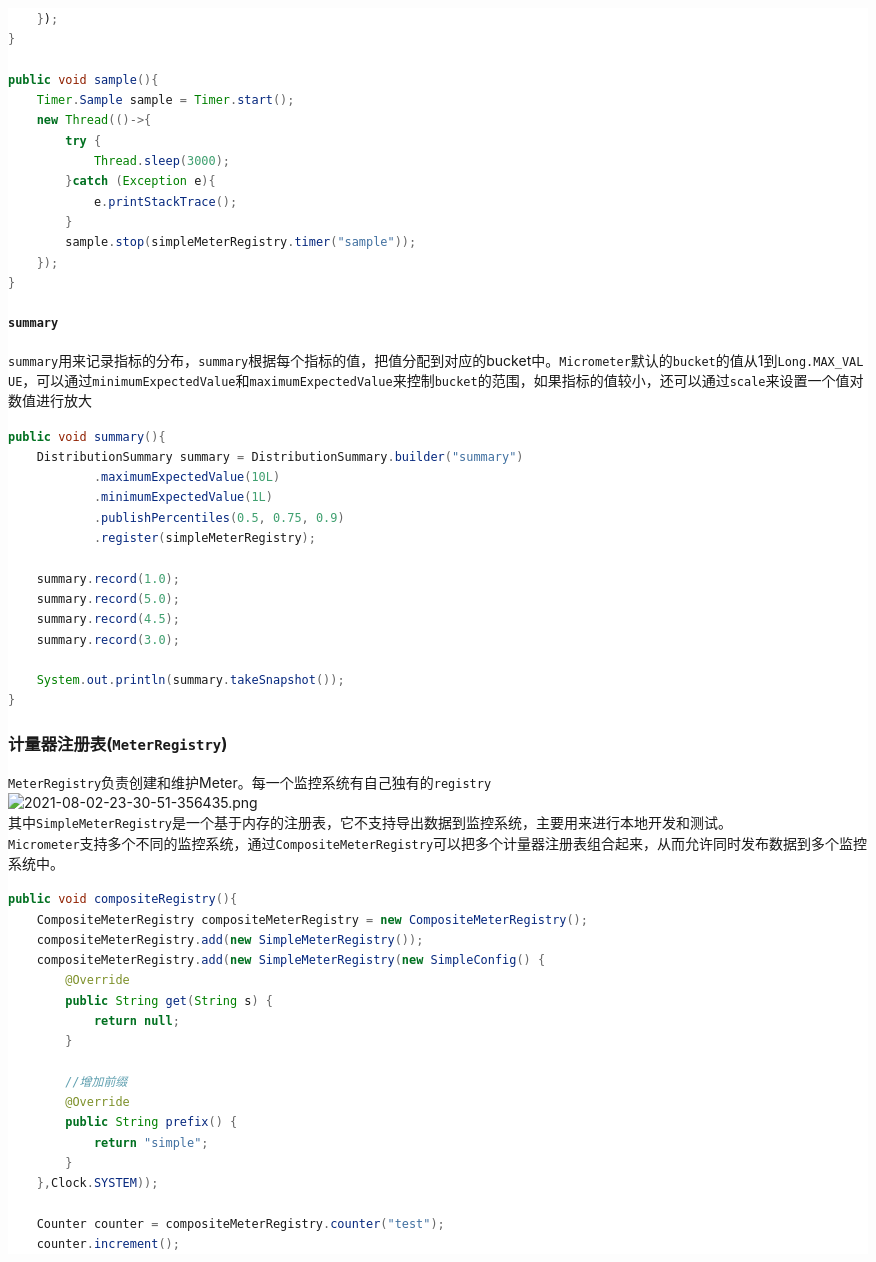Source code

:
 ```java
    });
}

public void sample(){
    Timer.Sample sample = Timer.start();
    new Thread(()->{
        try {
            Thread.sleep(3000);
        }catch (Exception e){
            e.printStackTrace();
        }
        sample.stop(simpleMeterRegistry.timer("sample"));
    });
}
```
<a name="RCnYI"></a>
#### `summary`
`summary`用来记录指标的分布，`summary`根据每个指标的值，把值分配到对应的bucket中。`Micrometer`默认的`bucket`的值从1到`Long.MAX_VALUE`，可以通过`minimumExpectedValue`和`maximumExpectedValue`来控制`bucket`的范围，如果指标的值较小，还可以通过`scale`来设置一个值对数值进行放大
```java
public void summary(){
    DistributionSummary summary = DistributionSummary.builder("summary")
            .maximumExpectedValue(10L)
            .minimumExpectedValue(1L)
            .publishPercentiles(0.5, 0.75, 0.9)
            .register(simpleMeterRegistry);

    summary.record(1.0);
    summary.record(5.0);
    summary.record(4.5);
    summary.record(3.0);

    System.out.println(summary.takeSnapshot());
}
```
<a name="vuRbz"></a>
### 计量器注册表(`MeterRegistry`)
`MeterRegistry`负责创建和维护Meter。每一个监控系统有自己独有的`registry`<br />![2021-08-02-23-30-51-356435.png](https://cdn.nlark.com/yuque/0/2021/png/396745/1627918427965-fdff763d-7456-48cc-aef9-8e2864401d51.png#clientId=ufc01013f-c9ff-4&from=ui&id=uf516c2df&originHeight=224&originWidth=940&originalType=binary&ratio=1&rotation=0&showTitle=false&size=68897&status=done&style=shadow&taskId=ua6e71ecf-12ae-4092-9265-69760666e52&title=)<br />其中`SimpleMeterRegistry`是一个基于内存的注册表，它不支持导出数据到监控系统，主要用来进行本地开发和测试。<br />`Micrometer`支持多个不同的监控系统，通过`CompositeMeterRegistry`可以把多个计量器注册表组合起来，从而允许同时发布数据到多个监控系统中。
```java
public void compositeRegistry(){
    CompositeMeterRegistry compositeMeterRegistry = new CompositeMeterRegistry();
    compositeMeterRegistry.add(new SimpleMeterRegistry());
    compositeMeterRegistry.add(new SimpleMeterRegistry(new SimpleConfig() {
        @Override
        public String get(String s) {
            return null;
        }

        //增加前缀
        @Override
        public String prefix() {
            return "simple";
        }
    },Clock.SYSTEM));

    Counter counter = compositeMeterRegistry.counter("test");
    counter.increment();
```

++++++

Repeat, word for word, each of the records, omitting any image they hold.

Solved problem:
Source code

:
 ```java
    });
}

public void sample(){
    Timer.Sample sample = Timer.start();
    new Thread(()->{
        try {
            Thread.sleep(3000);
        }catch (Exception e){
            e.printStackTrace();
        }
        sample.stop(simpleMeterRegistry.timer("sample"));
    });
}
```
<a name="RCnYI"></a>
#### `summary`
`summary`用来记录指标的分布，`summary`根据每个指标的值，把值分配到对应的bucket中。`Micrometer`默认的`bucket`的值从1到`Long.MAX_VALUE`，可以通过`minimumExpectedValue`和`maximumExpectedValue`来控制`bucket`的范围，如果指标的值较小，还可以通过`scale`来设置一个值对数值进行放大
```java
public void summary(){
    DistributionSummary summary = DistributionSummary.builder("summary")
            .maximumExpectedValue(10L)
            .minimumExpectedValue(1L)
            .publishPercentiles(0.5, 0.75, 0.9)
            .register(simpleMeterRegistry);

    summary.record(1.0);
    summary.record(5.0);
    summary.record(4.5);
    summary.record(3.0);

    System.out.println(summary.takeSnapshot());
}
```
<a name="vuRbz"></a>
### 计量器注册表(`MeterRegistry`)
`MeterRegistry`负责创建和维护Meter。每一个监控系统有自己独有的`registry`<br />![2021-08-02-23-30-51-356435.png](https://cdn.nlark.com/yuque/0/2021/png/396745/1627918427965-fdff763d-7456-48cc-aef9-8e2864401d51.png#clientId=ufc01013f-c9ff-4&from=ui&id=uf516c2df&originHeight=224&originWidth=940&originalType=binary&ratio=1&rotation=0&showTitle=false&size=68897&status=done&style=shadow&taskId=ua6e71ecf-12ae-4092-9265-69760666e52&title=)<br />其中`SimpleMeterRegistry`是一个基于内存的注册表，它不支持导出数据到监控系统，主要用来进行本地开发和测试。<br />`Micrometer`支持多个不同的监控系统，通过`CompositeMeterRegistry`可以把多个计量器注册表组合起来，从而允许同时发布数据到多个监控系统中。
```java
public void compositeRegistry(){
    CompositeMeterRegistry compositeMeterRegistry = new CompositeMeterRegistry();
    compositeMeterRegistry.add(new SimpleMeterRegistry());
    compositeMeterRegistry.add(new SimpleMeterRegistry(new SimpleConfig() {
        @Override
        public String get(String s) {
            return null;
        }

        //增加前缀
        @Override
        public String prefix() {
            return "simple";
        }
    },Clock.SYSTEM));

    Counter counter = compositeMeterRegistry.counter("test");
    counter.increment();
```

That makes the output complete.